start Supplied material

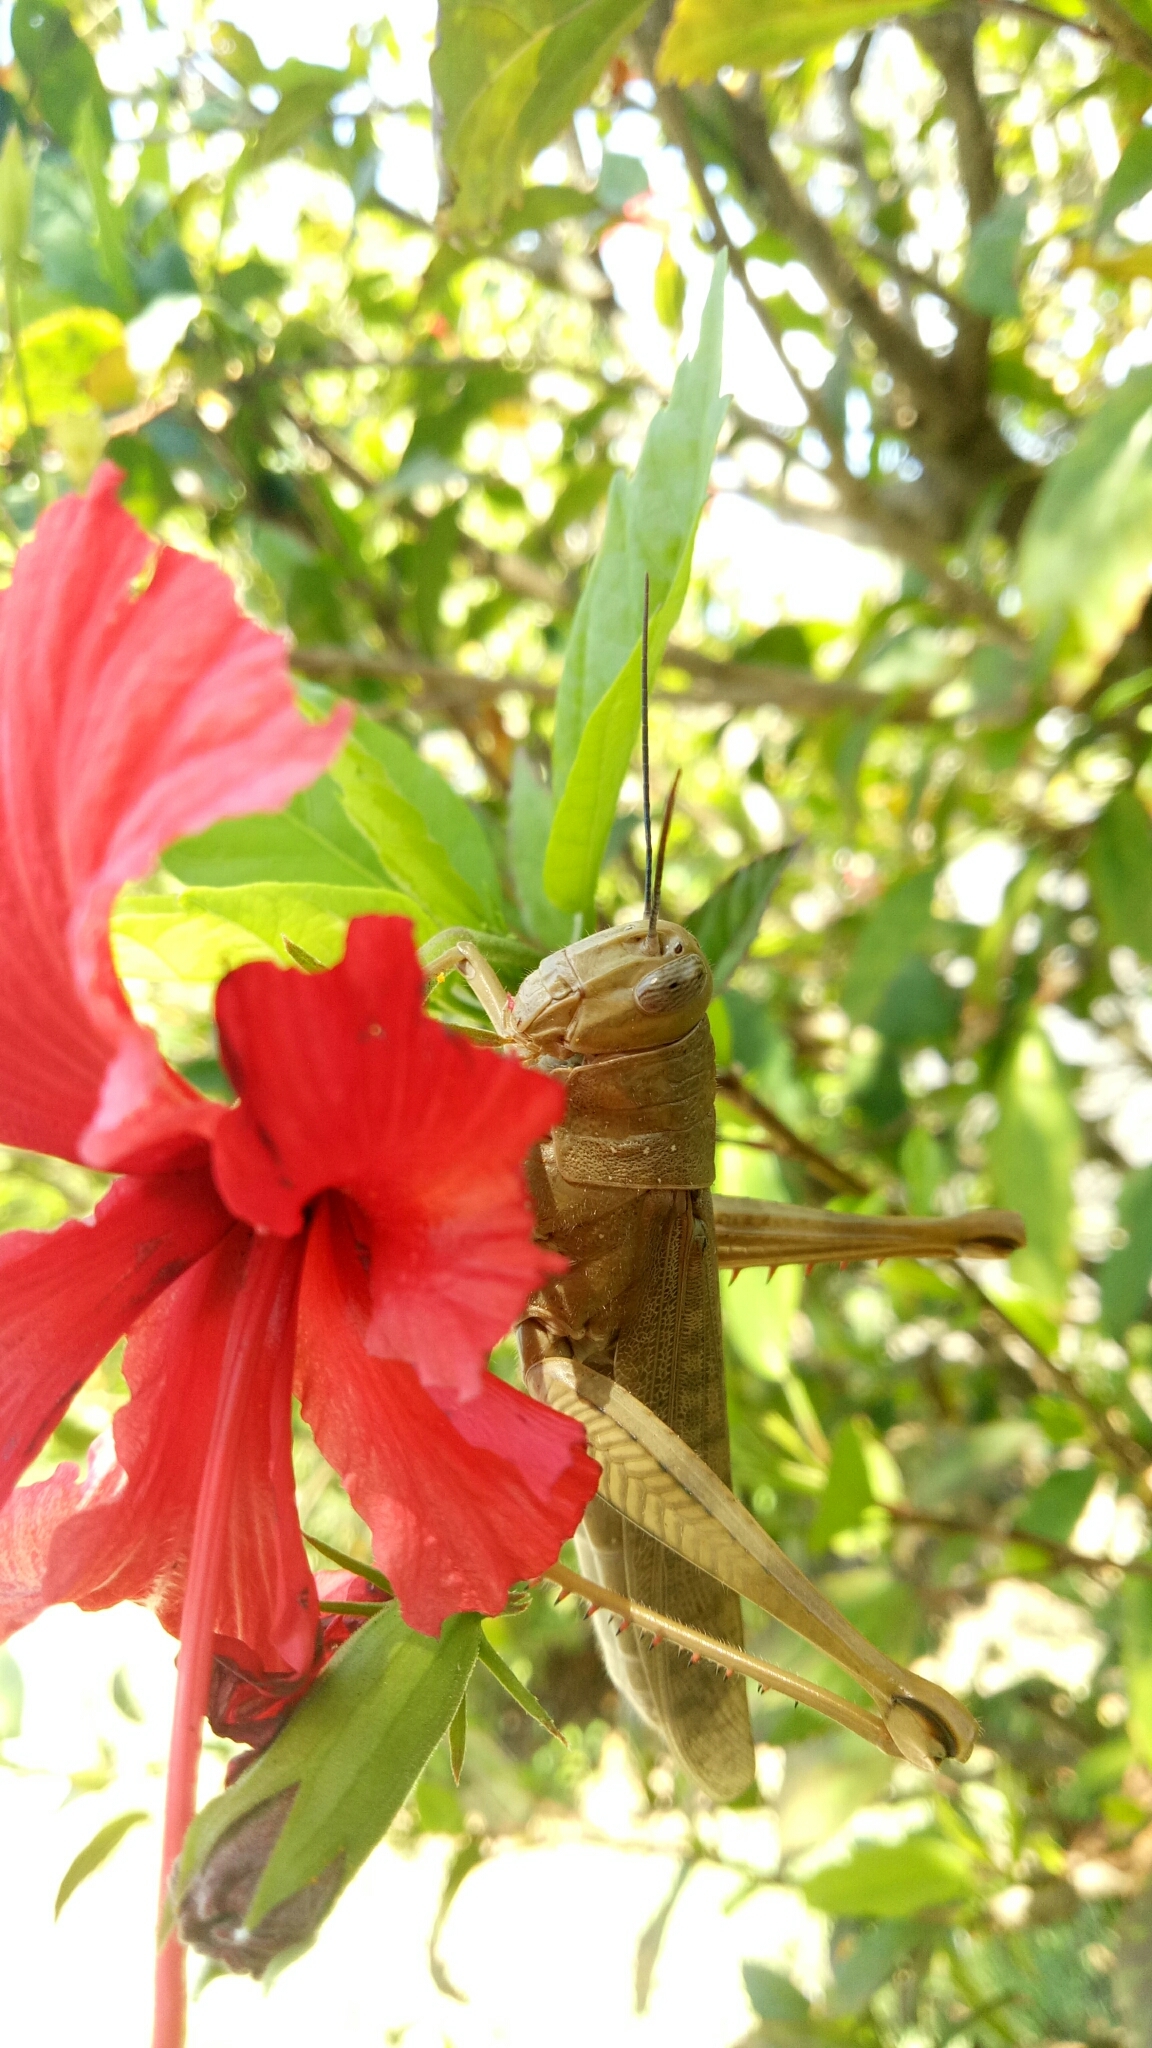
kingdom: Animalia
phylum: Arthropoda
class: Insecta
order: Orthoptera
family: Acrididae
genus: Valanga
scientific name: Valanga irregularis
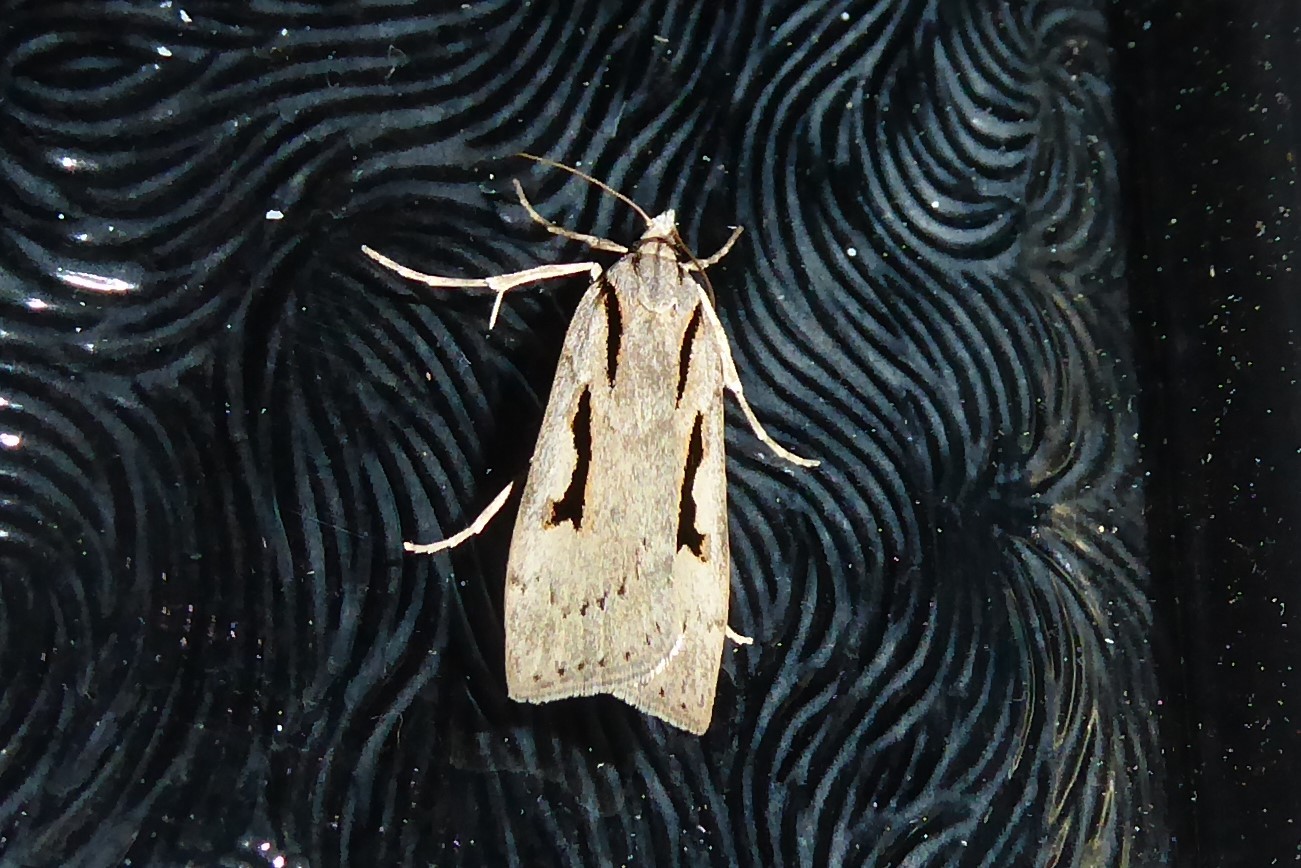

end Supplied material

Please return every line of the material above as a numbered list, leaving out the pictures and any blank lines.

▶ [Solved exercise]
1. kingdom: Animalia
2. phylum: Arthropoda
3. class: Insecta
4. order: Orthoptera
5. family: Acrididae
6. genus: Valanga
7. scientific name: Valanga irregularis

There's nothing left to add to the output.